The answer to the charge is obvious, and, we trust, satisfactory. The progress of medical knowledge, including its collateral branches of science, can only within a few years be said to have rendered its applications available to the laws; while the spirit of British liberty and independence not only resists the perpetual intrusion of authorities, so necessary in other countries for the preservation of the public health, but insures, without the aid of legal enactments, all the benefits which can accrue from domestic cleanliness and attention.[[50]] But upon each of these points it will be necessary to offer some farther remarks.
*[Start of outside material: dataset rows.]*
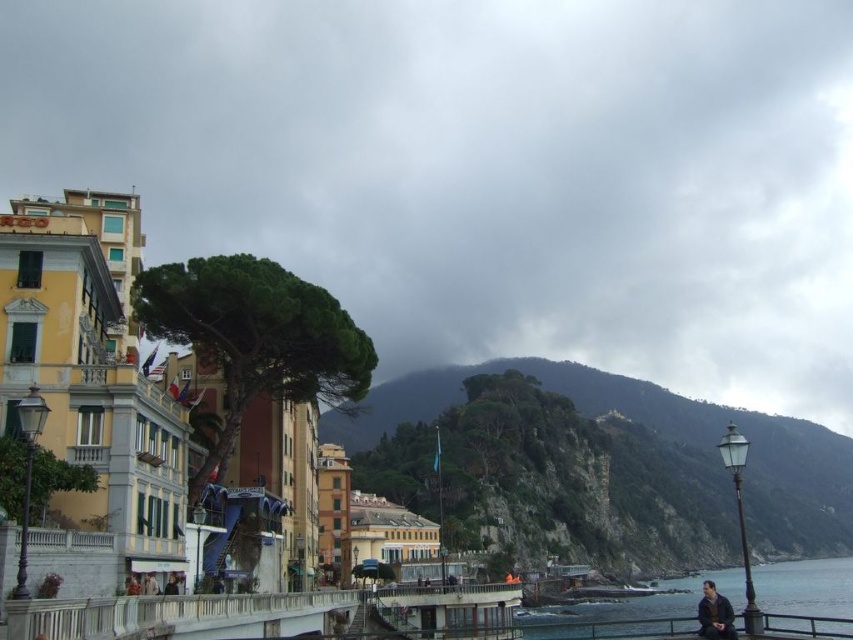
Which is more to the right, blue water at lower right or dark blue fabric jacket at lower center?

blue water at lower right

Is point (811, 612) positioned after point (166, 588)?

Yes, it is.

Locate an element on the screen. This screenshot has width=853, height=640. blue water at lower right is located at coordinates (636, 609).

Can you confirm if dark brown leather jacket at lower right is taller than dark blue fabric jacket at lower center?

Yes.

Between dark brown leather jacket at lower right and dark blue fabric jacket at lower center, which one is positioned higher?

dark blue fabric jacket at lower center

The image size is (853, 640). What do you see at coordinates (714, 614) in the screenshot?
I see `dark brown leather jacket at lower right` at bounding box center [714, 614].

I want to click on dark brown leather jacket at lower right, so click(714, 614).

Is blue water at lower right to the left of dark brown leather jacket at lower right from the viewer's perspective?

No, blue water at lower right is not to the left of dark brown leather jacket at lower right.

Is point (730, 593) closer to camera compared to point (718, 637)?

No, (730, 593) is further to viewer.

From the picture: Who is more forward, (567, 632) or (712, 618)?

Point (712, 618)

Locate an element on the screen. The image size is (853, 640). blue water at lower right is located at coordinates (636, 609).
That the evidence afforded by an improving, but still precarious and imperfect physiology, should have been indiscriminately received at the tribunals of those countries where the decision of questions of justice is too often influenced, and even directed by the subtleties of casuistry, may be regarded as a subject of regret, but can scarcely excite the feeling of astonishment. Nor can we, on the other hand, be surprised to find, that the extreme jealously of the British courts of judicature should have resisted testimony which admits of being depreciated, or in any degree rendered questionable, by the doubtful controversies of science. So rapid, however, has been the progress of the leading branches of medical knowledge during the last ten years; and so successfully have they disentangled themselves from the many fatal fallacies with which they were encompassed, that the general prejudice against their practical utility, in advancing the administration of justice, must gradually subside, and the study of forensic medicine become universally popular. To strengthen our conviction upon this point we have only to compare the evidence of medical men, as delivered in the courts of justice during the last, and present century. Even so late as the period of Sir Thomas Browne, we find that learned physician bearing public testimony to the reality of diabolical illusions, and occasioning, by his evidence, the conviction and condemnation of two unfortunate persons, who were tried at Bury St. Edmonds before the Lord Chief Baron Sir Mathew Hale, on the capital charge of bewitching the children of a Mr. Pacey, and causing them to have fits![[51]] In examining the chemical evidence in cases of poisoning, let us only compare that which was given by Dr. Addington on the trial of Mary Blandy, at Oxford in 1752, (see Appendix, p. 236) with that which has been delivered on any of the trials of the present day. Compare again the nature of the physiological evidence which has been received as satisfactory and conclusive, in cases of infanticide, with that which is acknowledged by the most distinguished physicians of our own times to be wholly inadequate to establish even a presumption of guilt.
With regard to the next point under consideration, viz. the expediency of an extended system of medical police in a free country like Great Britain, we have only to observe that, if we examine the extent of such institutions in the different states of Europe, we shall find it universally conformable with the genius, circumstances, and necessities of each government. Sweden, for instance, a country which from position, climate, and population, is relatively feeble, has found it necessary, for its very existence, to cultivate with assiduity the few resources which nature has bestowed upon it; and, hence, by a well digested system of medical statistics,[[52]] it has been enabled to achieve extraordinary and brilliant actions, and to repair immense losses which it would otherwise have been unable to survive.